## [Yang Perlu Dikerjakan]
(a) Dalam mukadimah tentang Kanca Sila, ekasila apa yang merangkum sila-sila Pancasila?
(b) Tuliskan lanjutan mukadimah tentang Kanca Sila, mulai setelah kalimat terakhirnya.

## [Teks]
┌──

Mukadimah Semak Tadabburan edisi ke-34 (13 Juni 2020)
Kanca Sila. Sekilas terdengar seperti Pancasila, di mana setiap silanya menjadi landasan ideologi atau akhlak bangsa Indonesia. Dari sila-sila itu oleh founding father negeri ini dirangkum dalam ekasila, yakni gotong royong.
Penyebutan gotong royong sebagai intisari dari Pancasila itu bukan untuk menegasikan sila-sila yang lain. Namun, semua pelaksanaan sila-sila tersebut memiliki landasan semangat gotong royong hingga membentuk menjadi sikap atas diri.
Negasi dari sifat tersebut adalah sikap egois (selfish), yang lambat laun akan meruntuhkan gotong royong (altruist). Sebab, hal itu adalah ihwal mula dari keserakahan. Sebagaimana bangsa ini kini seolah terjajah oleh kelompok-kelompok serakah yang menyandera segala kebijakan, dari masalah politik, ekonomi, keadilan, bahkan peribadatan, serta berbagai lini lainnya. Malahan selfisme kini seolah menjadi wajah baru dalam media judi, banyak hal dipertaruhkan demi menjaga kelangsungan ‘hegemoni’, sampai-sampai kedaulatan bangsa pun seperti tak berharga lagi.

└──

## [Data Tercatat]
┌──

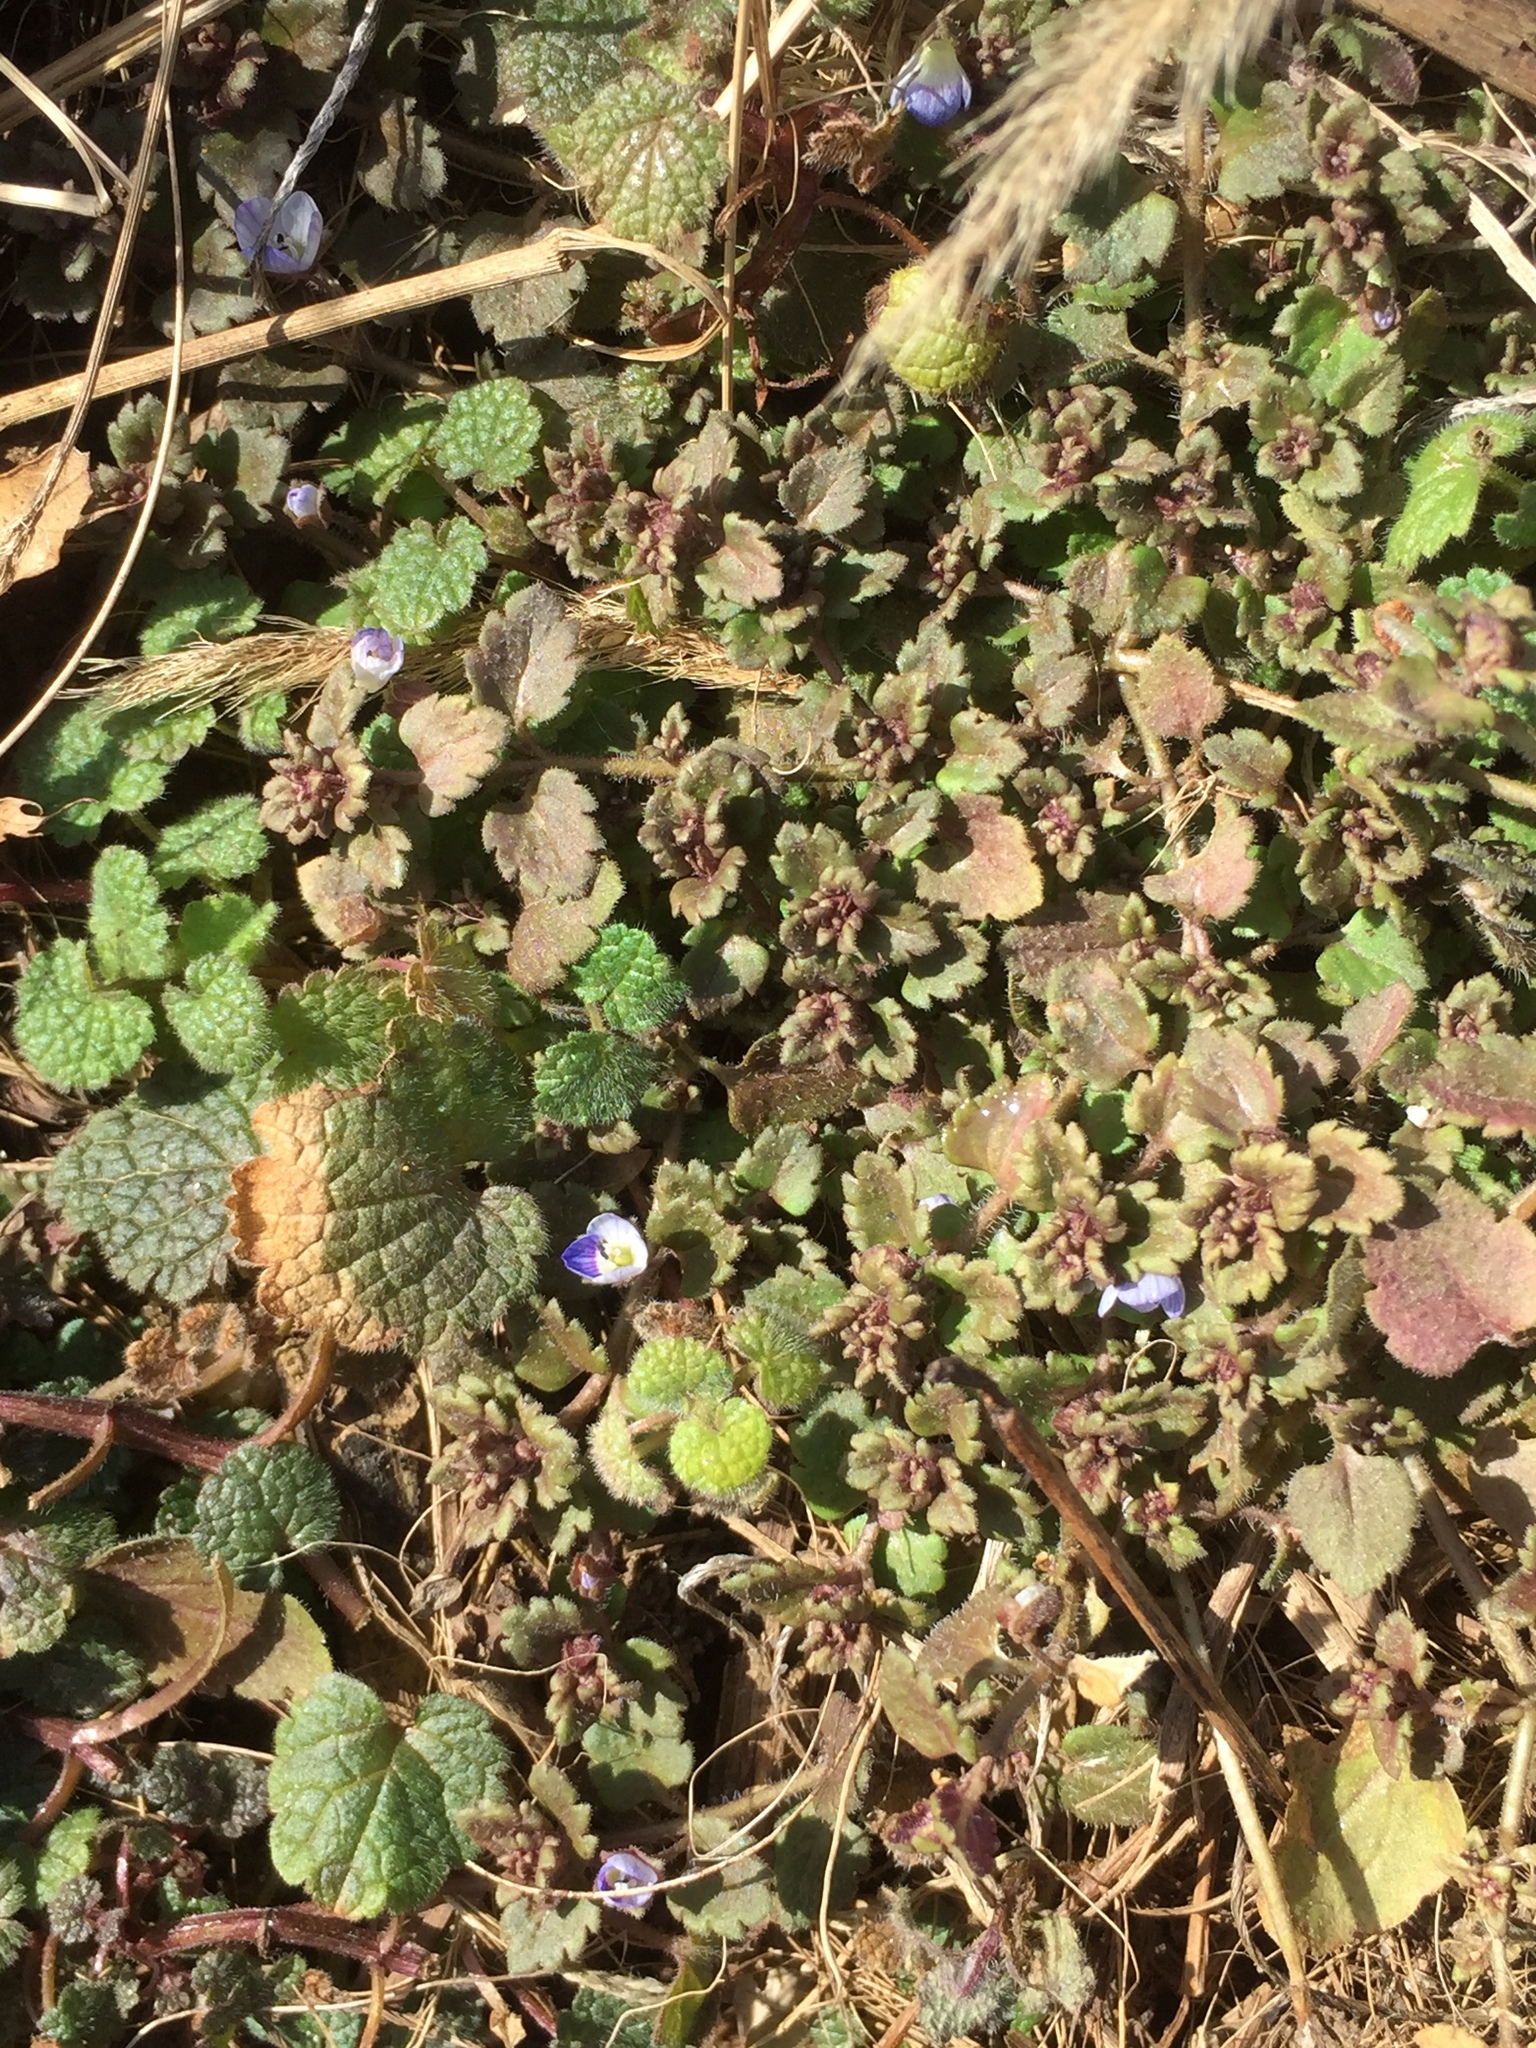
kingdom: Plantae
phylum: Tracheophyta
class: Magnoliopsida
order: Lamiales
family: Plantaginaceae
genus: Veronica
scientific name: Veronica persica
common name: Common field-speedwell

└──

## [Hasil Tiap Tugas]
(a) Gotong royong.

(b)
Begitupun halnya dengan kanca sila. Istilah yang kita diambil dari kata kanca (teman) dan sila atau bersila. Bersila di sini adalah cara duduk yang sedari dulu masyarakat nusantara lakukan, bahkan hingga kini, duduk sendiri bermeditasi dan manembah Gusti, atau jagongan, diskusi, rembug bersama, gotong-royong menyelesaikan segala sesuatu.
Hanya saja duduk berlama-lama jika tanpa tujuan pasti akan membosankan dan tentu merasakan rasa ngilu hingga kesemutan. Beda halnya jika duduk bersila guna meraih sesuatu, seperti mengikuti pengajian, menuntut ilmu, kongko-kongko atau apapun yang menyenangkan seperti berjudi misalnya, tentu akan betah tak mau beranjak. Mungkin ini kebiasaan yang menjadi tradisi masyarakat kita.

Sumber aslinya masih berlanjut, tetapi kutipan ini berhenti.